Silence again, and those glances. I could feel them considering, not how much was safe to tell me, but how much I would understand.

"Has there ever been someone," Susanna said, "who treated you like you weren't a person? Not because of anything you'd done; just because of what you were. Someone who did whatever they wanted to you. Anything they felt like." Her eyes on me were unblinking and so bright that for a wild moment I was afraid of her. "And you were totally powerless to do anything about it. If you tried to say anything, everyone thought you were ridiculous and whiny and you should quit making such a fuss because this is normal, this is the way it's supposed to be for someone like you. If you don't like it, you should have been something else."

"Of course there hasn't," Leon said. Something in his voice brought back the kid he had been, scuttling along school corridors, eyes down, huddled under the weight of his bookbag. "Who would ever?"

"If you don't like it, you should have been something else." It's not Burns's poetic "Man's inhumanity to man", but French's hard-knuckled prose is just as accurate, just as effective, just as on target.

I can't say that The Witch Elm is escapist fiction, or summertime reading. As with each one of French's novels, after I read it I found myself spending weeks reflecting, introspecting, decompressing.

But what I can say is that, as soon as French publishes her next book, I'll be first in line at the book store.

Thursday, June 25, 2020

True, true, it's all true!

Randall Munroe reminisces about the old days.

It's all true; I was there. I even remember my day when I had to drive the van.

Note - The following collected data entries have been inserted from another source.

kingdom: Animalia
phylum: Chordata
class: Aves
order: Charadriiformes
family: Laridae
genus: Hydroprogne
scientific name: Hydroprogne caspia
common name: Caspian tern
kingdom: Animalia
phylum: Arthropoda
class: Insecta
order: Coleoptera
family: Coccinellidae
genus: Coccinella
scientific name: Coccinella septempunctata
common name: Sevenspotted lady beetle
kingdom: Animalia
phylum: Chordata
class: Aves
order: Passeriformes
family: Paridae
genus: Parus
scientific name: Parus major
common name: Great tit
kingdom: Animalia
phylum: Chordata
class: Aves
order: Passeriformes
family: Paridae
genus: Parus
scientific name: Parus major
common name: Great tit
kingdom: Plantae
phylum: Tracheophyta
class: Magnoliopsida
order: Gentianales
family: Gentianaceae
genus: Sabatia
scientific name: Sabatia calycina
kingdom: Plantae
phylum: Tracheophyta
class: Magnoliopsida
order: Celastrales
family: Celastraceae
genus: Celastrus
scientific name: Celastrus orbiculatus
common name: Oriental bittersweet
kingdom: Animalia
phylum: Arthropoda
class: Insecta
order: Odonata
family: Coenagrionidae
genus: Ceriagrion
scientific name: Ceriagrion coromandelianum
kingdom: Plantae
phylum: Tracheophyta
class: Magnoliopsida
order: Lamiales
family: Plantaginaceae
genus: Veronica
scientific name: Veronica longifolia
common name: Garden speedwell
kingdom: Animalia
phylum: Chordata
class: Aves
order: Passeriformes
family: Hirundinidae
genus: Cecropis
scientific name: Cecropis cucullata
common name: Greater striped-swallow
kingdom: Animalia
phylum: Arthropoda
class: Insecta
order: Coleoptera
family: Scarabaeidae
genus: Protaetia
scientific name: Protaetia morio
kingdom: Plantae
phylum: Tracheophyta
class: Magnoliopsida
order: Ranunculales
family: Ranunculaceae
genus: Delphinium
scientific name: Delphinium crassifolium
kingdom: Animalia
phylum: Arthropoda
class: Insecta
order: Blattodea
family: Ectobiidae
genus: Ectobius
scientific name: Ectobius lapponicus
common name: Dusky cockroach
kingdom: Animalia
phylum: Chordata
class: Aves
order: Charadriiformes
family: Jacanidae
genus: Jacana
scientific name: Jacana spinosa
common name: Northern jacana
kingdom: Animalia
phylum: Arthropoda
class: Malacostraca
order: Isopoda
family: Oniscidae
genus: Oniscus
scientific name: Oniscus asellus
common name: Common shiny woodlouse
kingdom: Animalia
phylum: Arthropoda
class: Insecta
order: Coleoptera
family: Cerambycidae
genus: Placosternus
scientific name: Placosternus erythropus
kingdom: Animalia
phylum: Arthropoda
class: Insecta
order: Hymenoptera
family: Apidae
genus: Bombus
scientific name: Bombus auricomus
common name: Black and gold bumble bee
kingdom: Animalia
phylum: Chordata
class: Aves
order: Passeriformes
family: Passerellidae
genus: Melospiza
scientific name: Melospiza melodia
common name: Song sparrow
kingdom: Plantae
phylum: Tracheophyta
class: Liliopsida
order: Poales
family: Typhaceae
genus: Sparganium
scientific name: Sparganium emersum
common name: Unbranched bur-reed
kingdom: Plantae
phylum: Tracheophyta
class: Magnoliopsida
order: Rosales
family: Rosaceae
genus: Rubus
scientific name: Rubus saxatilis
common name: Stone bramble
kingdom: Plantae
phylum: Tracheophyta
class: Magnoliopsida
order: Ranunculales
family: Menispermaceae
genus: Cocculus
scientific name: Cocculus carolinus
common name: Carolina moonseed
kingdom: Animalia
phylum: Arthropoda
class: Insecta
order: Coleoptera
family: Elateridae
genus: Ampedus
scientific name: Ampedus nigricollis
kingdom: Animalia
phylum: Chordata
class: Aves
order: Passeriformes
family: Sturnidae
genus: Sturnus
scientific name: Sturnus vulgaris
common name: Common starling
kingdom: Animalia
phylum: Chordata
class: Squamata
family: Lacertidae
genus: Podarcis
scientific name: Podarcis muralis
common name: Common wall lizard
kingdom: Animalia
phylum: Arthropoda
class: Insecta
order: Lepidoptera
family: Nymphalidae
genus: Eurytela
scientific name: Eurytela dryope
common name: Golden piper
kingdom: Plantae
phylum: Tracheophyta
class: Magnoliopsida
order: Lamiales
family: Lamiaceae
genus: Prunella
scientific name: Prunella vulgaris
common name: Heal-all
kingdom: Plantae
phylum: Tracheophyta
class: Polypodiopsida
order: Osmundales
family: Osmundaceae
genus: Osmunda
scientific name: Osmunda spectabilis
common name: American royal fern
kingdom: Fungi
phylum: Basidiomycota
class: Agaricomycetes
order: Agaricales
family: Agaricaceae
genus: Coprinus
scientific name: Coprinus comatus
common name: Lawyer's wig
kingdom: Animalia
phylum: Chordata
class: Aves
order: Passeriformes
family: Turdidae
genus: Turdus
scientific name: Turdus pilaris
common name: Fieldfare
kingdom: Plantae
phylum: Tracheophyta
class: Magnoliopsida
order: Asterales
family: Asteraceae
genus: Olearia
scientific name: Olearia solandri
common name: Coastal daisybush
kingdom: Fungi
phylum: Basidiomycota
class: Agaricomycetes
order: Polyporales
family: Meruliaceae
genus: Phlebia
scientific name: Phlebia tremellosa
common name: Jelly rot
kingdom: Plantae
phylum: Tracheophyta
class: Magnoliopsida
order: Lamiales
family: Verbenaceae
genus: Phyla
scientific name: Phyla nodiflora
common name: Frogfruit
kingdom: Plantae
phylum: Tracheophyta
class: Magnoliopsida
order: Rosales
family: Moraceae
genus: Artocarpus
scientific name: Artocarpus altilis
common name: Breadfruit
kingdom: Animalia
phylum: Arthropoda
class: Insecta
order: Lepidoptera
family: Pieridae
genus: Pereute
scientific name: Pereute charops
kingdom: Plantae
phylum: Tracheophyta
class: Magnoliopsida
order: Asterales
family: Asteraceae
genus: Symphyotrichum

Oh, you young whippersnappers, you have it so easy now...

Monday, June 22, 2020

How is your county doing?

Alameda County recently released an interesting summary of the state of affairs: Alameda County Reopening Plan.

The data is already a few weeks out of date (most of the data was accurate up to June 10), but the document I think is more interesting as an overall summary of what is being tracked, what you need to know, and how you can best be part of the solution.

Keep on Keepin' on: a very short review

I very much enjoyed Keep on Keepin' On, the absolutely lovely story of Clark Terry and Justin Kauflin.

You don't really need to know much about the history of American Jazz or about piano or trumpet, though you might enjoy the movie more if you do.

At its heart, Keep on Keepin' on is about people connecting with people, and about two wonderful talents who somehow find each other and share a most remarkable collaboration.

Thursday, June 18, 2020

Interesting stock market data point

Shared without a lot of commentary: One out of Five Investors Sold All of Their Stocks

The stock market falls because people want to sell and people want to sell because the stock market falls.

Fidelity has the receipts. They showed that nearly one in five investors sold all of their stocks some time between February and May.